* _Text under study_:
Start of Block
No doubt, it goes on.  I just don't understand it.

 Alexey





________________________________
From: Chris Phelps <[email protected]>
To: [email protected]
Sent: Wed, March 23, 2011 2:23:04 PM
Subject: Re: [The Java Posse] Re: Object Oriented Programming is out of the CMU 
Computer Science Introductory Curriculum

What makes you think science is not full of personal allegiance, politics, and 
paradigm wars?  A friend of mine is a professor in a scientific field, and he's 
constantly dealing with these kinds of issues derailing new findings and new 
interpretations.

Chris



On Wed, Mar 23, 2011 at 2:09 PM, Alexey Zinger <[email protected]> wrote:

This seems like such a strange thing.  We're talking about computer science and 
engineering, not exactly liberal arts stuff.  I understand that many of us feel 
passionate about technology, mathematical elegance and all of that, but the 
moment I start to take sides in a "paradigm war" on the basis of personal 
allegiance to some thought camp rather than pragmatism is the moment I should 
lose all credibility and "exit the battlefield".
>
> Alexey
>
>
>
>
>
________________________________
 From: Russel Winder <[email protected]>
>To: [email protected]
>Cc: Alan Kent <[email protected]>
>Sent: Wed, March 23, 2011 1:05:24 PM
>Subject: Re: [The Java Posse] Re: Object Oriented Programming is out of the 
>CMU 
>Computer Science Introductory Curriculum
>
>On Mon, 2011-03-21 at 20:22 -0700, Cédric Beust ♔ wrote:
>[ . . . ]
>> 
>> It looks like whoever made that decision has a pretty big chip on
>> their shoulder and it's pretty clear from that sentence alone that
>> students going to his/her class will get a pretty incomplete and
>> biased picture.
End of Block
* _What to work on_:
Please transcribe the email thread, starting at "What makes you" and ending at "interpretations.". The material after this point is separate from the email thread.

(Collection entries)
Start of Block
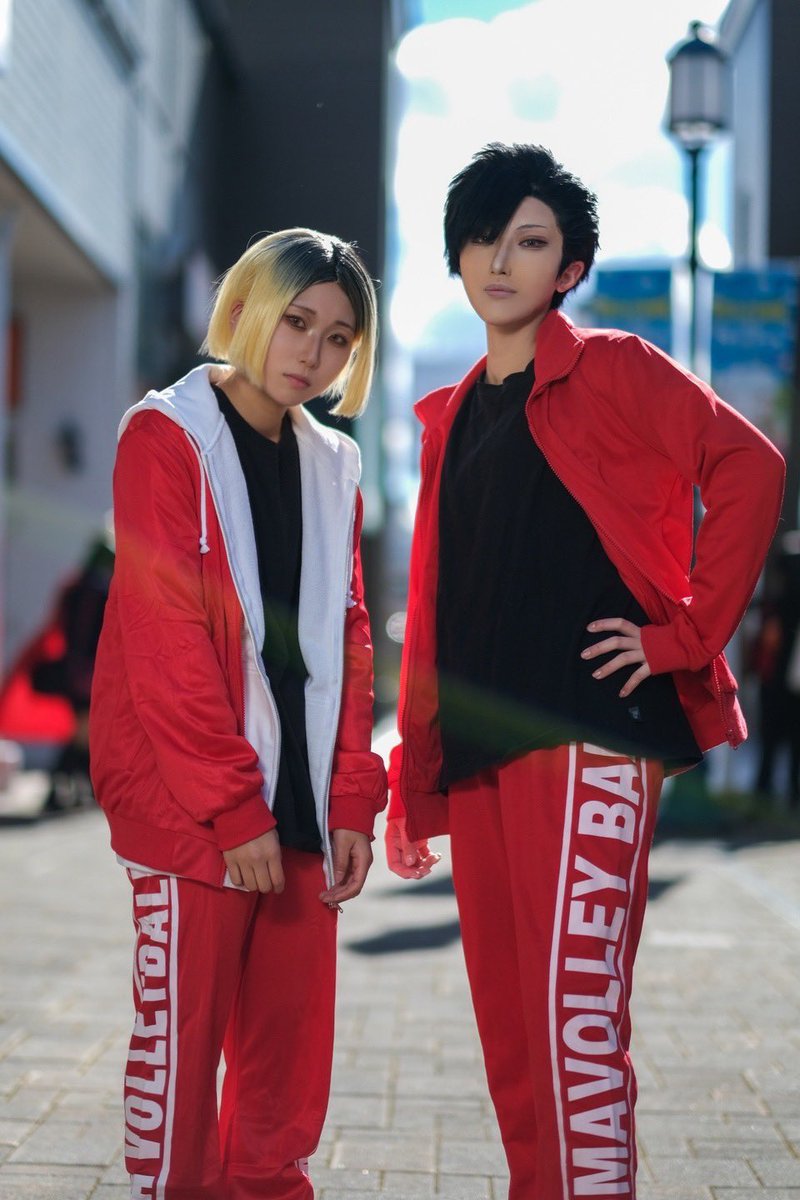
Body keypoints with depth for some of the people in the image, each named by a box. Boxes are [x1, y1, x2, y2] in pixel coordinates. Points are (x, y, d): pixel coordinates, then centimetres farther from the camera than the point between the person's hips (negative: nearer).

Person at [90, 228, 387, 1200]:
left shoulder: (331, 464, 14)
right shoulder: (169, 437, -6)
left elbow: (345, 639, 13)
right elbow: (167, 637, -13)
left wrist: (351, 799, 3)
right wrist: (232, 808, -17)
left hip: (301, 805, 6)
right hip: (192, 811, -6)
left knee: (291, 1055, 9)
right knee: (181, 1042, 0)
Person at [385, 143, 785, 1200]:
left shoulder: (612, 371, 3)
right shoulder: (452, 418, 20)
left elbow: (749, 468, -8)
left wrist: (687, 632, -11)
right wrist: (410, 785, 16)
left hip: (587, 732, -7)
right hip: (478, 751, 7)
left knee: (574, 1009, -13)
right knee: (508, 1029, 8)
End of Block
Start of Block
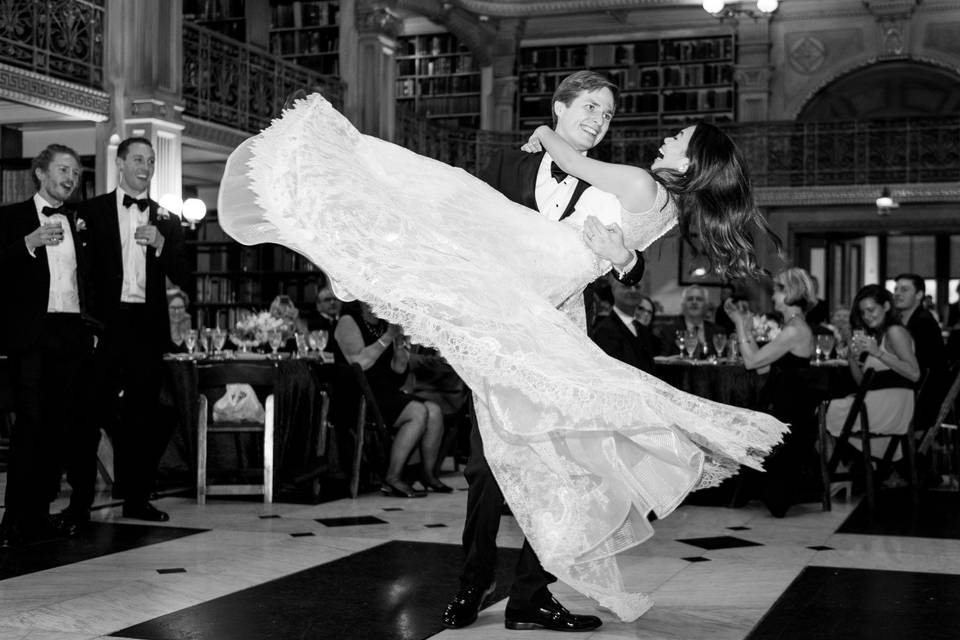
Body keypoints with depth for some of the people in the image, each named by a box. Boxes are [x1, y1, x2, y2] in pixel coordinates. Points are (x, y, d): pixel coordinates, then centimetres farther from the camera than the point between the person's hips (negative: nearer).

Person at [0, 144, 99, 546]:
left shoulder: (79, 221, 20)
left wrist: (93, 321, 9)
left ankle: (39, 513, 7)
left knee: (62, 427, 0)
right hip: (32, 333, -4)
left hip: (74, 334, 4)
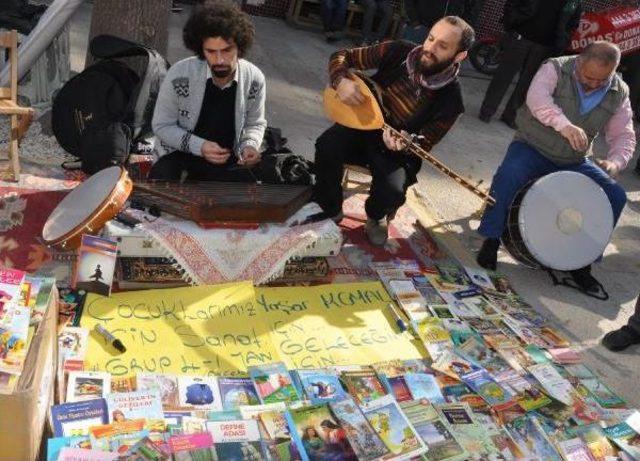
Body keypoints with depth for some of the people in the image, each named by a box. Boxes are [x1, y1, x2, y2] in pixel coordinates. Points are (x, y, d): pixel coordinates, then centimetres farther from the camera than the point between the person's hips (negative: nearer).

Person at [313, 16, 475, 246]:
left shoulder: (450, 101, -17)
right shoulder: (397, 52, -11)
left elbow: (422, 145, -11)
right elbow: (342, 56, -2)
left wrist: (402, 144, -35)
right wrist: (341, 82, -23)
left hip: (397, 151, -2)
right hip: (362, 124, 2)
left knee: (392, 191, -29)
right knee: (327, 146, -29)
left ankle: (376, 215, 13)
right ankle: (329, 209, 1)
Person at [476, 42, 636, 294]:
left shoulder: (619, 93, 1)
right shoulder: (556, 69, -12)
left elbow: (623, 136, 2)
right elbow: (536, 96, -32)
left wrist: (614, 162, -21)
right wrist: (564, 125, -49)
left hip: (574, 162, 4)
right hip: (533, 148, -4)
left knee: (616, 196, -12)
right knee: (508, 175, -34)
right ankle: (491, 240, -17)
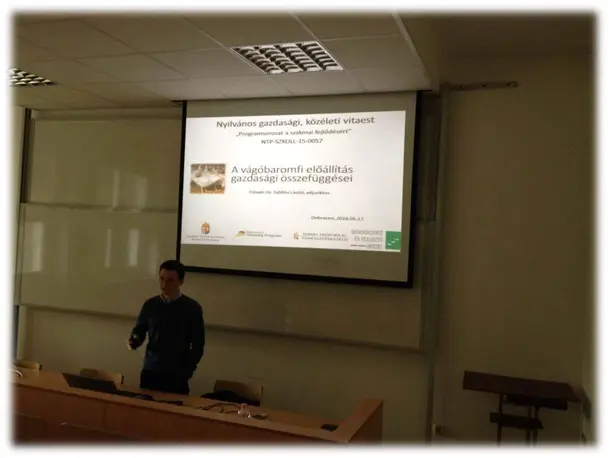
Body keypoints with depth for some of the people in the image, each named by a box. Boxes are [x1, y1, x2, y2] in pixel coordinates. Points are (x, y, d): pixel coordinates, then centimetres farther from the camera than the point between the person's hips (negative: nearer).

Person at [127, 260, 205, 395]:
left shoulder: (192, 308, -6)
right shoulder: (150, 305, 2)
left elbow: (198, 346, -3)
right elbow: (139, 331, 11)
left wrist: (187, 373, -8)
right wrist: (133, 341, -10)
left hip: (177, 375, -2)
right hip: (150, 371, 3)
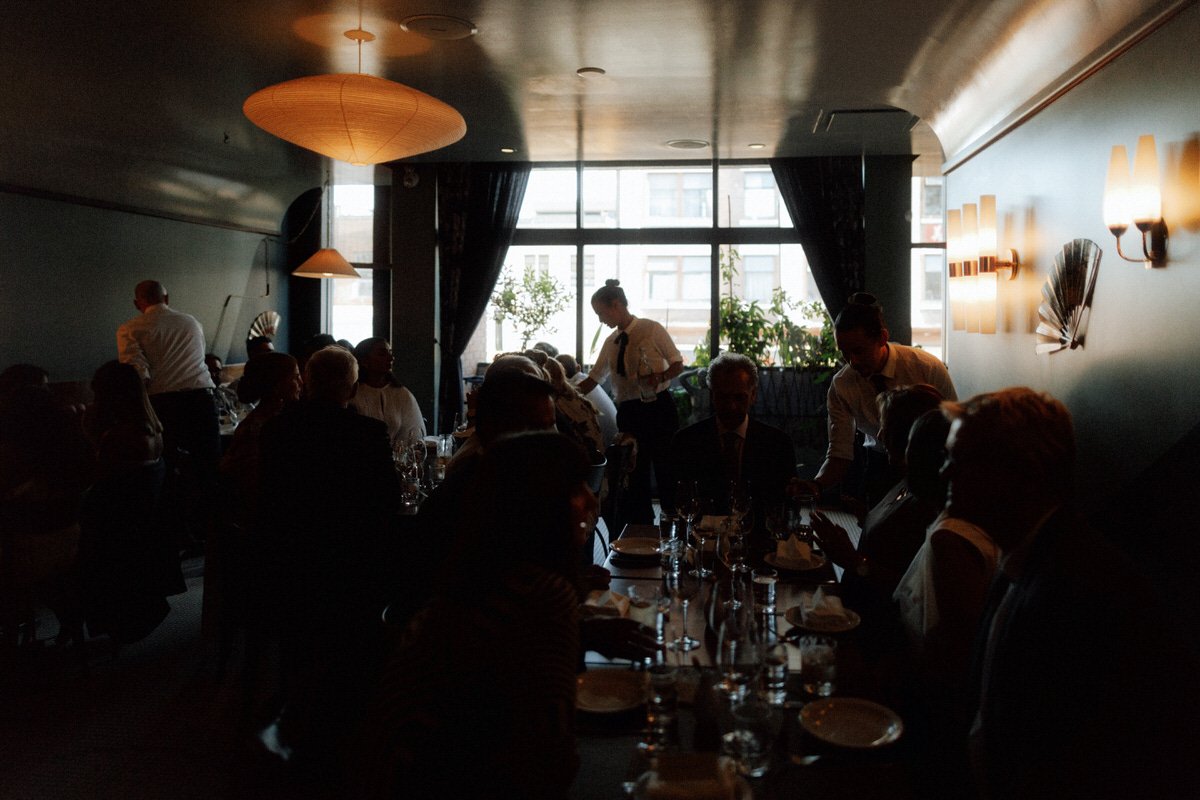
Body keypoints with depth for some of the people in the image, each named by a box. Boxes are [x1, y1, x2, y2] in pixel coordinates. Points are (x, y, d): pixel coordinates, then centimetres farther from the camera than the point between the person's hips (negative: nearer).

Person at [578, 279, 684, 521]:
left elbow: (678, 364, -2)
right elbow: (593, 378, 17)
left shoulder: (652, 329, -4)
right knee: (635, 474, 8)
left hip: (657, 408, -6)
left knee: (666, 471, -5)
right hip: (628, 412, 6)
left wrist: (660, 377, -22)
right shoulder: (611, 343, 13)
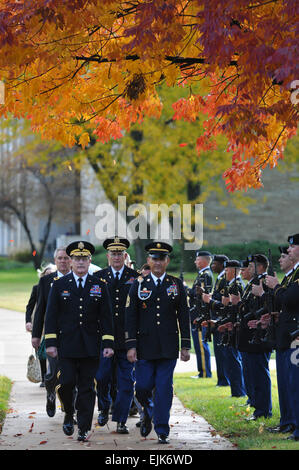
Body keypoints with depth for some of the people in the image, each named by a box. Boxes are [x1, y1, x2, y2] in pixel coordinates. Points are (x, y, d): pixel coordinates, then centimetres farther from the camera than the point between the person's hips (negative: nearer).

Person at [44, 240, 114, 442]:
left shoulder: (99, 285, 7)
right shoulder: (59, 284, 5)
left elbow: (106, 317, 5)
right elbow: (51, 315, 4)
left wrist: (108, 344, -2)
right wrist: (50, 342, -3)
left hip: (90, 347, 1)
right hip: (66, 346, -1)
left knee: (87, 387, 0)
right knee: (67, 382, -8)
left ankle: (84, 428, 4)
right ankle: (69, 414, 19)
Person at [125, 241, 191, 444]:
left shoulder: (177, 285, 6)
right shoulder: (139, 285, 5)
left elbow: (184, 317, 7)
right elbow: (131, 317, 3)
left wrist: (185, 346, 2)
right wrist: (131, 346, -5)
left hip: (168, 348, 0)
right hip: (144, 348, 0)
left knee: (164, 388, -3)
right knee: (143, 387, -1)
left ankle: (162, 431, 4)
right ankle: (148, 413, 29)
End of Block
* _Result for this task_:
What makes you think science is not full of personal allegiance, politics, and 
paradigm wars?  A friend of mine is a professor in a scientific field, and he's 
constantly dealing with these kinds of issues derailing new findings and new 
interpretations.